At the dawn of the 2000s, Audi’s arrival as an upmarket player was already noted but the brand wanted to highlight the high performance of its models. Their plan was to release more and more high performance versions of their lineup, to engage factory team cars in endurance racing beginning in 1999 and, more surprisingly, the decision to launch a supercar to demonstrate the technological advancement and skills of its engineers in Ingolstadt: the Audi R8.
In the 90s, Volkswagen created a series of brands whose market positions were studied very precisely: SEAT for young people with a sporty temperament; Skoda for the low-cost buyers (more for a lot less expensive); Volkswagen for the value and Bourgeois buyers; Audi for the premium, high end market; Lamborghini for the ultra sports segment; Bentley for luxury; and Bugatti to occupy the superlative ultra high end market (Porsche was not yet part of the group). In the organisational chart, Lamborghini was a subsidiary of Audi. So to launch a supercar to wear the four Audi rings, wouldn’t that be stepping the Italian firm’s turf?

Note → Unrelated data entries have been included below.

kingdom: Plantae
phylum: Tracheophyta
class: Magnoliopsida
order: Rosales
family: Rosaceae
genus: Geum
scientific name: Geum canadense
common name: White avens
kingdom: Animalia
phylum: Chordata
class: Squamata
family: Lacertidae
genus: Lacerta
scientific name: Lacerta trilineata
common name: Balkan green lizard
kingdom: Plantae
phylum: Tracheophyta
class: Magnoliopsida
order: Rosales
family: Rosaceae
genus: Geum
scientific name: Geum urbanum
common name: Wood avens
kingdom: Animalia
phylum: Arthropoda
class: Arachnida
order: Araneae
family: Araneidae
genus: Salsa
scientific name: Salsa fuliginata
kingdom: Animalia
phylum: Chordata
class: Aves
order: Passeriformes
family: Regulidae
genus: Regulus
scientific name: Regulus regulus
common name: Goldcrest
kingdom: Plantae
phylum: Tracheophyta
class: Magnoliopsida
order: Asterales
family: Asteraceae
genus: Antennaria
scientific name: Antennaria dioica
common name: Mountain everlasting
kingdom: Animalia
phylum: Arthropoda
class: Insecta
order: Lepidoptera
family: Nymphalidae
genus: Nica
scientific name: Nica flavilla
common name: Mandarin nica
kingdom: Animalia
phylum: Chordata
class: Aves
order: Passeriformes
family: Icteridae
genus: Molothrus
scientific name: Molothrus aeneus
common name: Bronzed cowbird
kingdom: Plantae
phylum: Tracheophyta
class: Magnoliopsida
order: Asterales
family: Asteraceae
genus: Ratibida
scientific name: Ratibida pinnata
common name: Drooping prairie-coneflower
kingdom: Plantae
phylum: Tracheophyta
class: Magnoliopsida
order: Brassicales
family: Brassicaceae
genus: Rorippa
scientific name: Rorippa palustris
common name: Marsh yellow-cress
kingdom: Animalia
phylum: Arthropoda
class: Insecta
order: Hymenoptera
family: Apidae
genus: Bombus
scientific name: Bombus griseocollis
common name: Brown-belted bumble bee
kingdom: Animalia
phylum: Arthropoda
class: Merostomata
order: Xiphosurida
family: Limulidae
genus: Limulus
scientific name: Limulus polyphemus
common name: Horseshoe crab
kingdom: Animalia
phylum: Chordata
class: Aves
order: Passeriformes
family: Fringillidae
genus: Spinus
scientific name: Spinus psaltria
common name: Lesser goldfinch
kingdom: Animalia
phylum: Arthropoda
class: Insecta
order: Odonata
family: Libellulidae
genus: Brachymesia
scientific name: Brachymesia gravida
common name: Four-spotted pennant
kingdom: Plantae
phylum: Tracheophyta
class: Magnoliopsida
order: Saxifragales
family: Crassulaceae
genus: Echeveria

The Le Mans Quattro Concept Car to celebrate Audi’s victories at Le Mans
At the 2003 Geneva Motor Show, the ‘brand of the Bull’ presented for the first time its Gallardo, co-developed with Audi (in particular its Space Frame chassis), but whose engine was an “in-house » Lambo creation. Just a few months later, at the Frankfurt Motor Show, it was Audi’s turn to present an evocative concept car: the Le Mans Quattro Concept celebrating the victories of the Audi R8 at Le Mans in 2001 and 2002. This concept was based on the Gallardo platform, and borrowed as well its V10, 5 litres engine with 610 horsepower, but fitting it with the distinctive Audi styling and especially by incorporating the Audi Quattro all-wheel drive.
The presentation of this concept astonished many observers: would the Le Mans Quattro make it into Audi’s production lineup? The question arose because it clearly would come into direct competition with the Lambo Gallardo within a relatively narrow marketplace. Despite this possible cannibalisation, the top brass at Audi wanted to strike a big blow in the market, although losing to Bentley at Le Mans in 2003, the R8 was back on the winning trail in 2004.
The R8 from concept to production
So the decision was made at Audi to begin the development, despite the risks, of a super car to be dubbed the ‘R8’ in honour of the racing prototype that was victorious at Le Mans. A sign of cockiness on the part of Audi? Perhaps but Audi was determined to capitalise on the Le Mans victory and management validated the R8 project launching its development in 2004. As a precaution, the V10 Lamborghini was abandoned in favour of the V8 FSI engine designed for its RS4 model. With a displacement of 4.2 litres producing « only » 420 horsepower it gave up approximately 200 horsepower to its Italian cousin while still retaining the same gearbox and the same aluminium platform.
With 2 fewer cylinders than the Gallardo, the R8 scheduled arrival on the market for late 2006 was announced at a substantially lower price than the Gallardo: 119,000 euros for the R8 vs. 165,000 euros for the Lambo, and that despite the R8’s Quattro four wheel technology. While the Audi name might have been less prestigious, not everyone loves the exuberance of the Bull. The Gallardo, signed by Giorgetto Giugiaro and Luc Donckerwolke, had sharper lines, while the R8 sported a rounder figure, visually more “technological”, accented by its Xenon LED headlights.
First the V8, then the V10 and the Spyder version
The car was presented at the end of 2006 and sales began in early 2007. Contrary to early fears, the two German-Italian cousins did not step on each others market segments. The Gallardo carried on its good momentum while the R8 made a hot start. Again the top brass was reassured, and so much so that a 5.2 litre, V10 with 532 horsepower made its appearance in the R8 range in 2009, not to mention the Spyder version in 2010. Audi’s risky bet paid off: the R8’s success tore up its market, all the while adding to the aura of the ‘Four Rings’, year after year. A philosophical question remained between those who preferred the presumed charm of Italian version or the annoying idea of German quality and technology.
Lambo had never sold as many cars as the Gallardo, 14 022 units, while Audi exploded off the charts with 26 037 copies of the R8 sold through 2015: the two cousins exceeded 30 000 total units between them. That’s not bad for what was a brand revival on one hand and a test shot on the other. The challenge will be for the Huracan and the 2nd generation R8 to do as well. The good news of such a high number of units sold: there are R8s for all budgets and for all tastes. But not to forget that these are high-tech cars which will always cost more to maintain than any 205 GTI.